Homecoming dresses. They are either really pretty or really ugly. They are really trashy or really classy. There has been a huge trend featuring cut outs and tightness and glittery things and it has become ridiculous. Girls are going to extreme lengths to try to achieve this very popular trend and end up looking half naked.
I went to homecoming this Saturday with my best friend, Olivia, and my sister, Cherry Ann, and we were shocked to see so many people wearing such revealing things. We had fun but it bothered me to see that so many girls opted for dresses that did not cover themselves. Their hair and makeup would be gorgeous and then it looked like half of their dress was missing. They weren't ugly; they just weren't what I would consider decent.
Everyone has their own opinion but I believe that if you are going to flash someone accidentally from the cut outs around your breasts or when you sit down, I can obviously see under your dress or your dress might rip from being too tight, then you probably shouldn't wear it.
As young women, we are trying to earn respect from men and people around us and how we dress and act in our everyday lives or at events matters because people perceive you a certain way according to what you wear. Men are visual beings, for the most part, and tend to notice what you're wearing and what you're wearing gives them certain "standards." If they look at a girl wearing head-to-toe black or dark colors then they tend to assume that person is "goth" or "emo" and yes, sometimes it's true but when you go to an event and dress scantily then they often times don't have the respect for you that night or any other time that we as women want.

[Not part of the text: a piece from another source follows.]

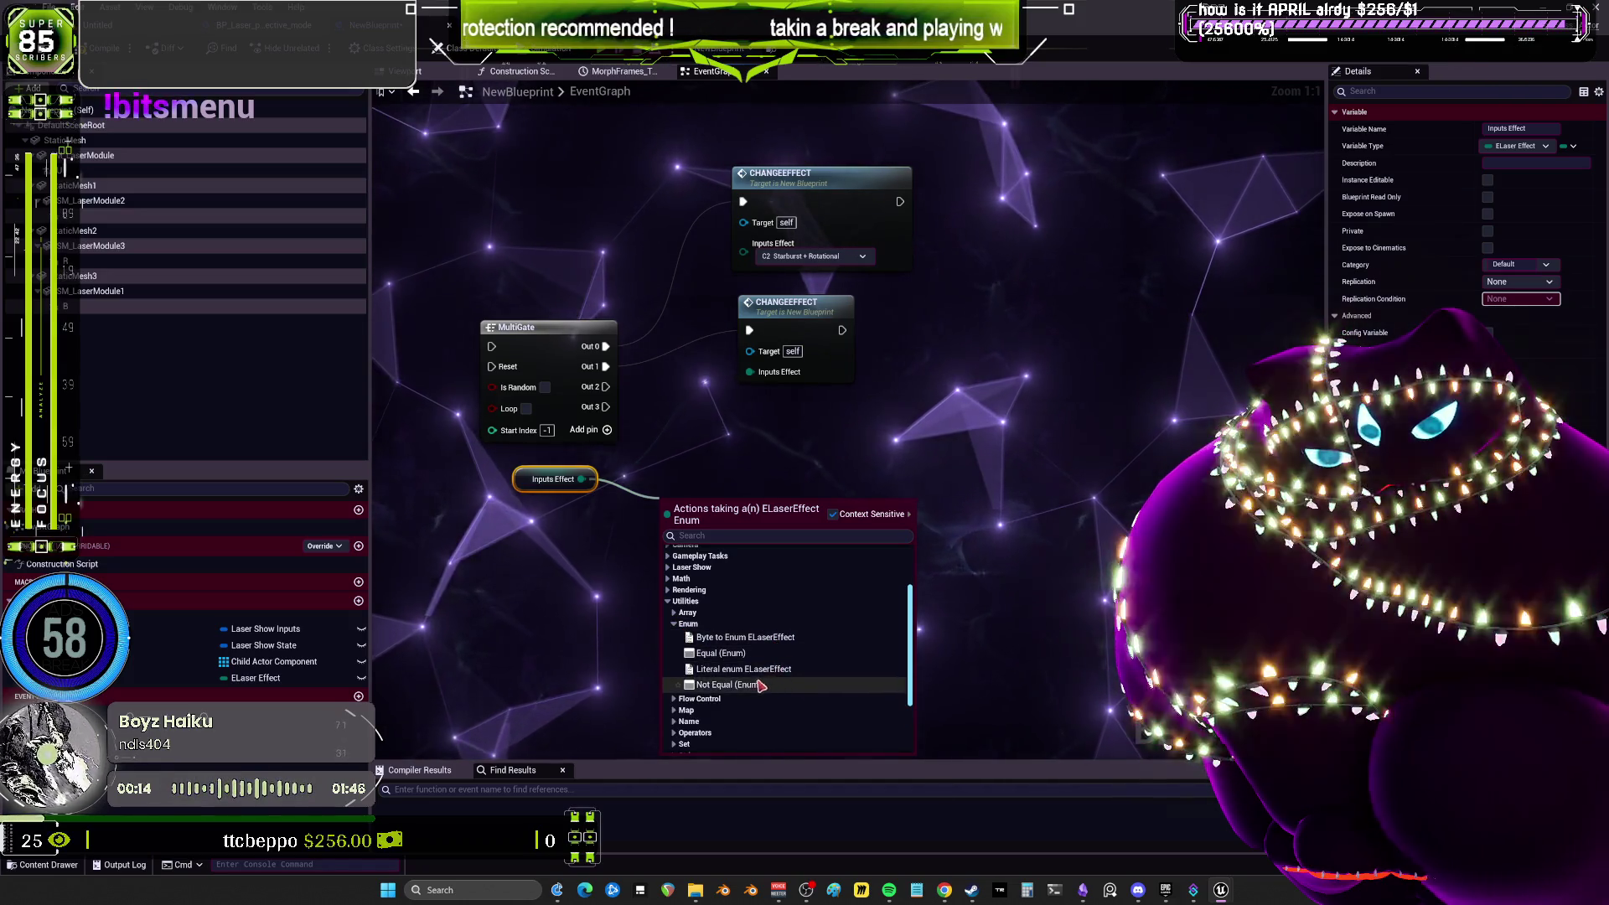
pyautogui.click(737, 639)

We then also create this idea that we should look a certain way and yes, we should be able to wear what we want but we should also understand the consequences of things we wear. Older generations question us because our newer generations have taken "fashion" to this point that none of them ever felt the need for and because of that we are also losing or failing to earn their respect as well. Studies have shown that what we wear affects people around us. The color red is often associated with sexiness, maturity, lust, and luxuriousness but it also triggers the same part of the brain that makes men think of tools. So when they look at you, they think about you in red being associated with a hammer. Now, take that image and add the fact that your dress was skin tight, super short, and was low-cut. All that teenage boy is doing is envisioning you, their extreme "attraction" to you, and that hammer. It doesn't feel good to be thought of as a tool, does it? Boys don't realize it, either. They know what they're thinking but they don't understand that it's giving them unrealistic ideas about women, as well.

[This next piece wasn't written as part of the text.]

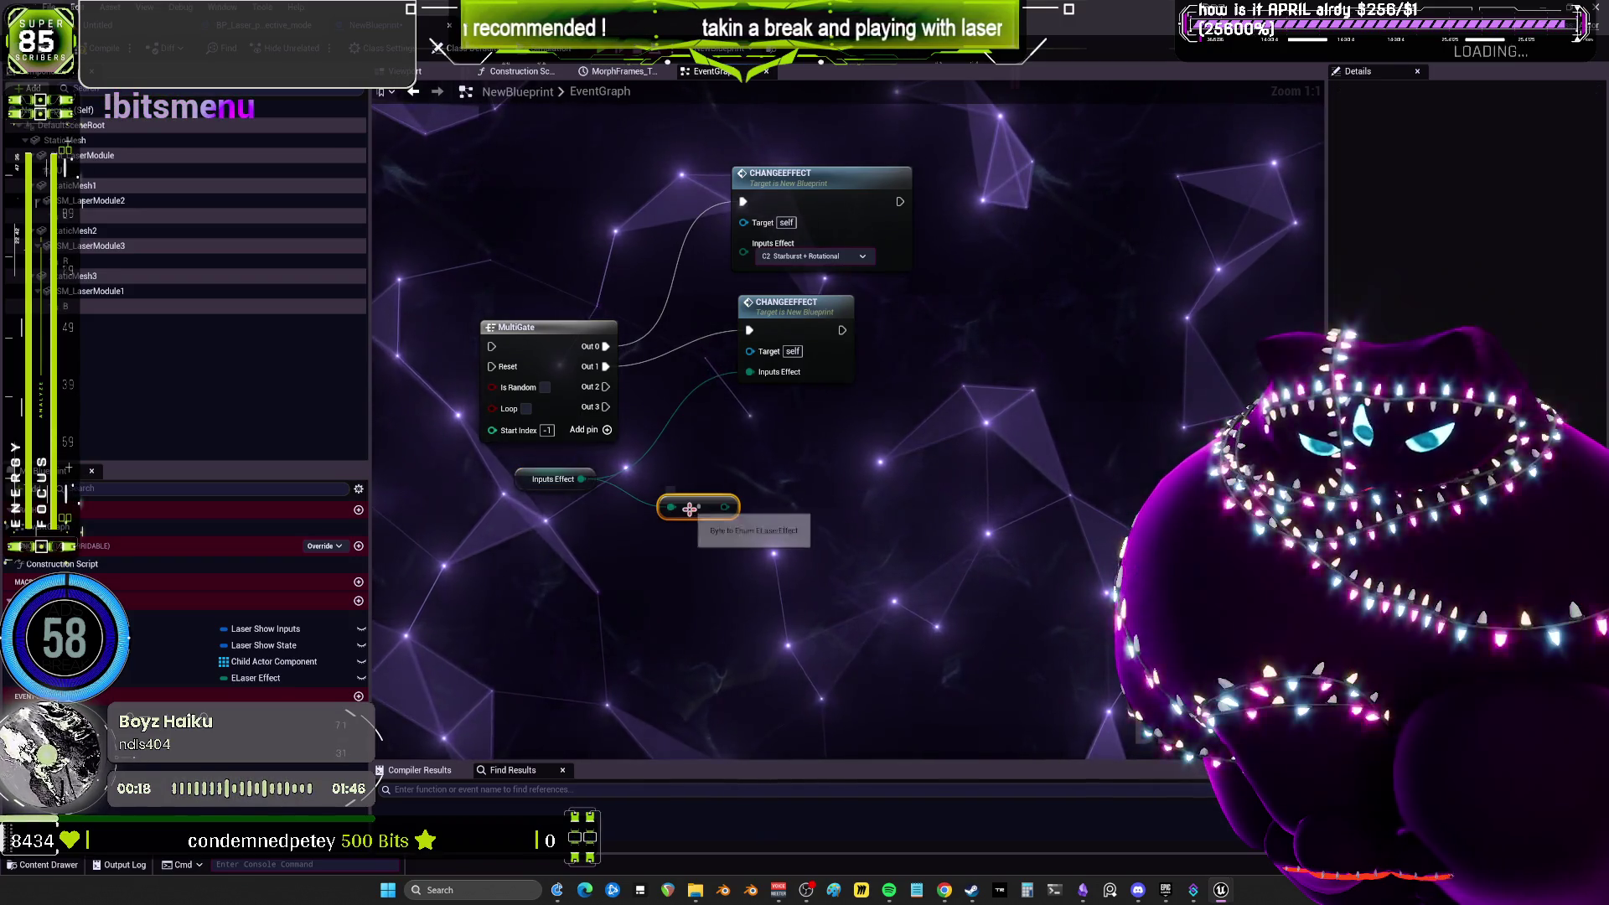
pyautogui.press('Delete')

There also always seems to be this unspoken tension between girls as well about the need to try and outdo one another, but we don't have to do that by wearing less and less. You could always try for the prettiest hair or most "on-fleek" brows, instead. It doesn't have to be the skimpiest dress girls. It really doesn't. If it's what you really love fine but at least consider what other people actually think before you decide to go out in it. I know I might sound like a prude but I believe honesty is the best policy and I honestly believe that a horrible trend of under dressing has hugely taken over and that it needs to end because all it is doing is affecting younger people, our generation, and older generations negatively.